Puberty and Other Disasters: The Adventure of Growing Up in Pixar's Sequel. Less groundbreaking than the original but captivating and profound, with irresistible moments and heart-wrenching scenes (the arc of Anxiety).
Inside Out 2 (2024)

MOVIE REVIEWS

Inside Out 2 (2024)
Directed by Kelsey Mann

Inside Out achieved what all films aspire to do: not just embed itself in the collective imagination but actively shape it. It accomplished something unprecedented by entering the mind of a person (Riley, a preadolescent), giving form to emotions (the five basic ones), and showcasing the development of a personality through an educational adventure. As one of Pixar’s industrial, artistic, intellectual, and commercial pinnacles, designed for children yet appealing to all audiences and used to explain psychological elements to the young, it found a sequel only nine years after the original’s release (with Kelsey Mann replacing Pete Docter as director). This speaks to the challenge of replicating its golden balance (inner journey, sci-fi allusion, coming-of-age, dramedy intensity, stylization).

Everything was predictable: Riley is growing up, she has turned thirteen, she’s forming friendships, and she’s ready to start high school. That’s how life works: it continues. The only ones who didn’t account for this were Joy, Sadness, Anger, Fear, and Disgust, her five basic emotions, who are completely unprepared when the “Puberty” alarm blares in their headquarters. Suddenly, new emotions like Anxiety, Envy, Ennui (boredom, in French), and Embarrassment emerge, making the space too small, especially because one of them, Anxiety, is so convinced that Riley needs to change that it pushes out both the five original emotions and the “sense of self” that had been painstakingly built by combining memories and feelings.
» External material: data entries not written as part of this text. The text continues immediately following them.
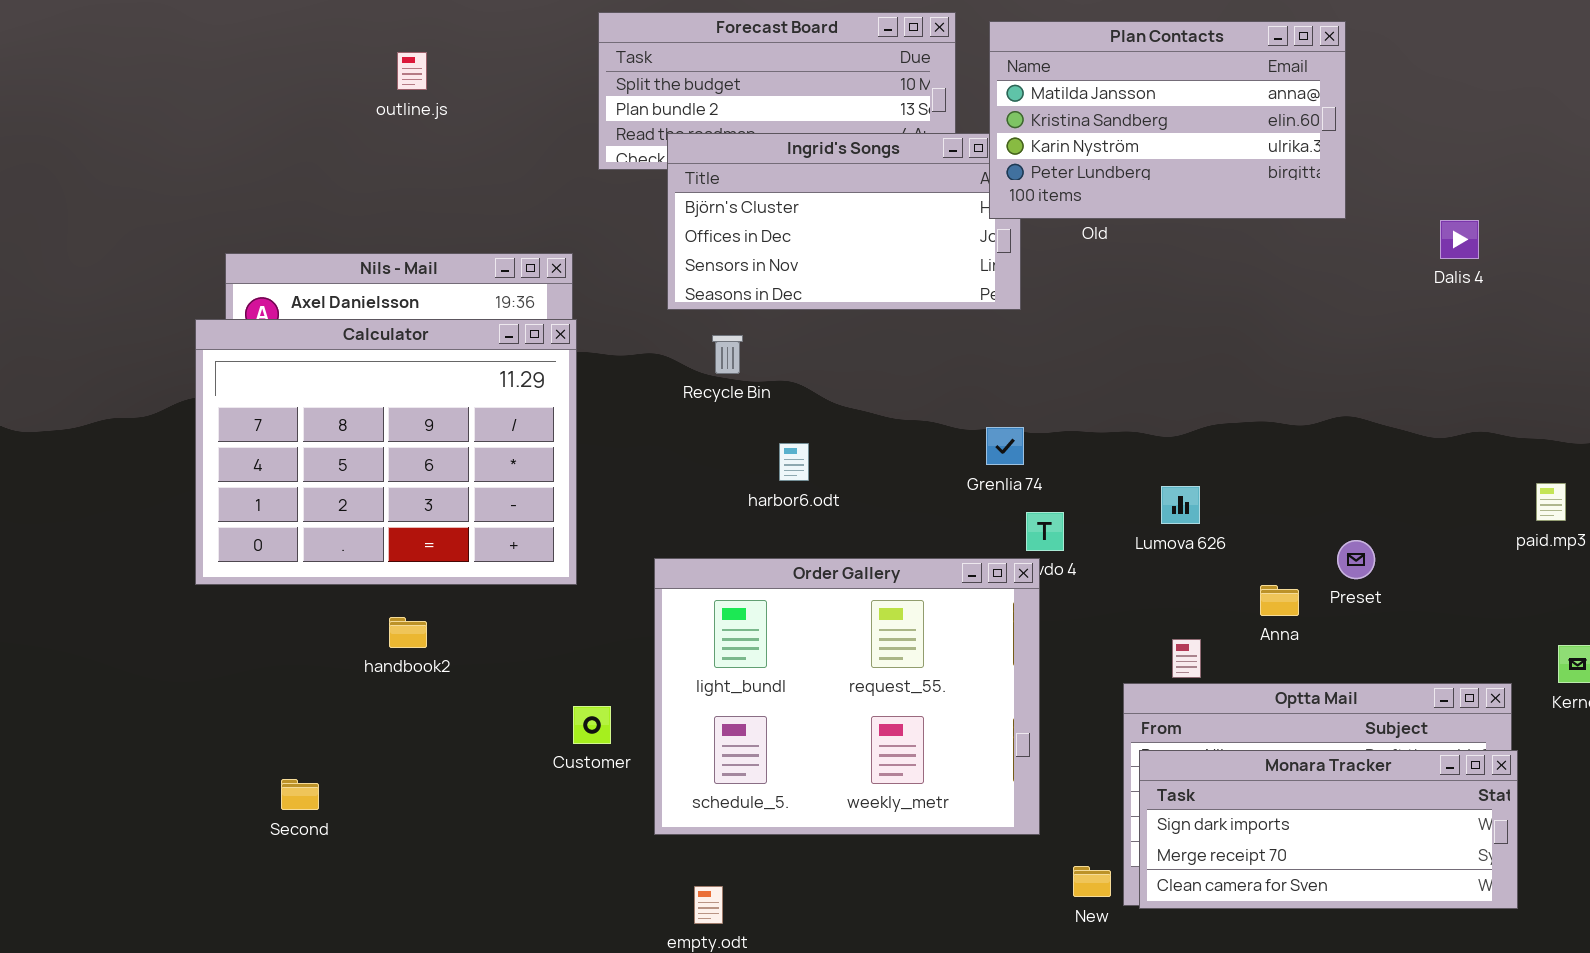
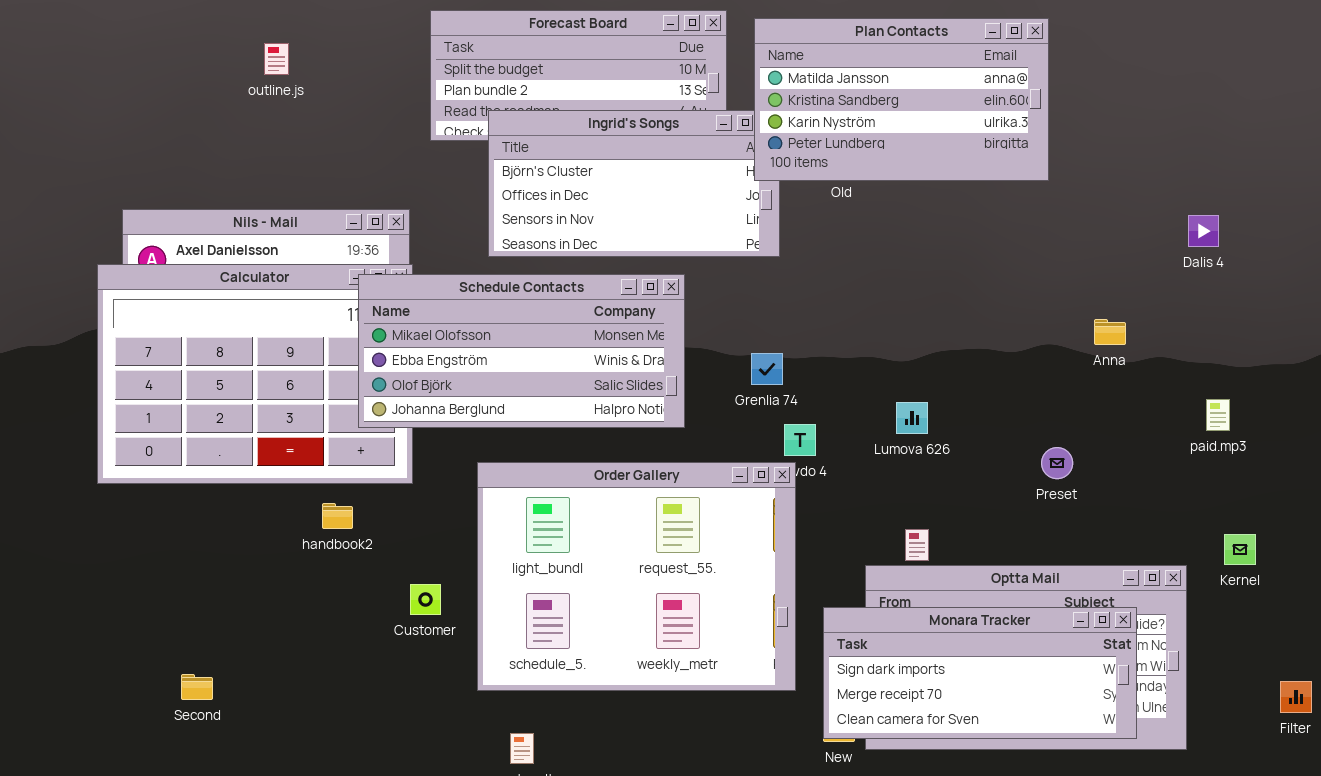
Dalis 4: [1440,220,1479,259] -> [1188,215,1219,247], moved
Schedule Contacts: none -> [358,274,685,428], opened
Anna: [1260,585,1299,616] -> [1094,319,1126,345], moved
handbook2: [389,617,427,648] -> [322,503,353,529], moved
Monara Tracker: [1139,750,1518,909] -> [823,607,1137,739], moved
Second: [281,779,319,810] -> [181,674,213,700], moved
Inside Out 2 follows two main threads: on one side, there is the struggle to reclaim territory by those who have been displaced. Joy and her companions navigate a vault escape (notable is the encounter with Bloofy, a two-dimensional character from early childhood educational programs, a “repressed” memory of young Riley), face challenges (like discovering sarcasm, crossing the broccoli stream of consciousness, and the parade of dream works), and attempt to return home. On the other side, the story depicts the difficulty of crossing the “shadow line,” with Anxiety emerging as a dramatic character (the pre-finale climax is heart-wrenching) that defines the novel and mysterious horizon of fears, expectations, excitements, and torments emblematic of Riley’s age (with a touching “premonition” of panic).

This sequel is tailored for Gen Z but also serves as an instructive example of an internal coming-of-age story, a journey aiming for inclusion and integration rather than the separation and absolutism advocated by Anxiety (the film itself embraces its coming-of-age narrative). Less groundbreaking and daring than the original (the key concept is now accessible to everyone), Inside Out 2 is a captivating and profound expansion of a potentially infinite universe (reminded by adult emotions), where even the surrounding elements work well, with allegories (the rain of ideas), symbols (the spheres), and cameos (notably the enormous Deep Dark Secret and the memorable Nostalgia, a future emotion).